At first, she had been afraid to believe what the young minister was teaching. When she met him by accident, despite his attire, his eyes were kind and gentle. It was as if he looked clear into her soul.
“The Mother-Father God loves you. Don’t doubt it, embrace it,” he had said to her.
She had been stunned; he had seen her pain. She remembered his words about God’s non-judgement. She decided to continue to listen to his sermons. The more she listened, the more she began to believe his words. She had always prayed so she decided to begin praying the way the he instructed his congregation to do.

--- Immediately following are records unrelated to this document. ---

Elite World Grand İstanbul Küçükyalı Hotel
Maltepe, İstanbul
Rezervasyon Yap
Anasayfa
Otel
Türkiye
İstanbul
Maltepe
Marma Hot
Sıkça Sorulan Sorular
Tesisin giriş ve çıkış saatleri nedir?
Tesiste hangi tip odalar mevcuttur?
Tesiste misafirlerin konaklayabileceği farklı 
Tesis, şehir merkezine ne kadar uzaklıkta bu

The service at the little church ended and she watched as the happily smiling congregation left the church. With a smile, she rose from her seat and re-entered her bedroom. Despite her reservation, her prayers had been answered. She would be starting a new job that would be using her degree and allowing her to work with children. The salary would allow her to move from her family’s house and be fully self-sufficient. Even more, she had decided that she would become a congregant at the little church to listen in person to the words that had raised her consciousness and made her life into a positive experience of goodness and love.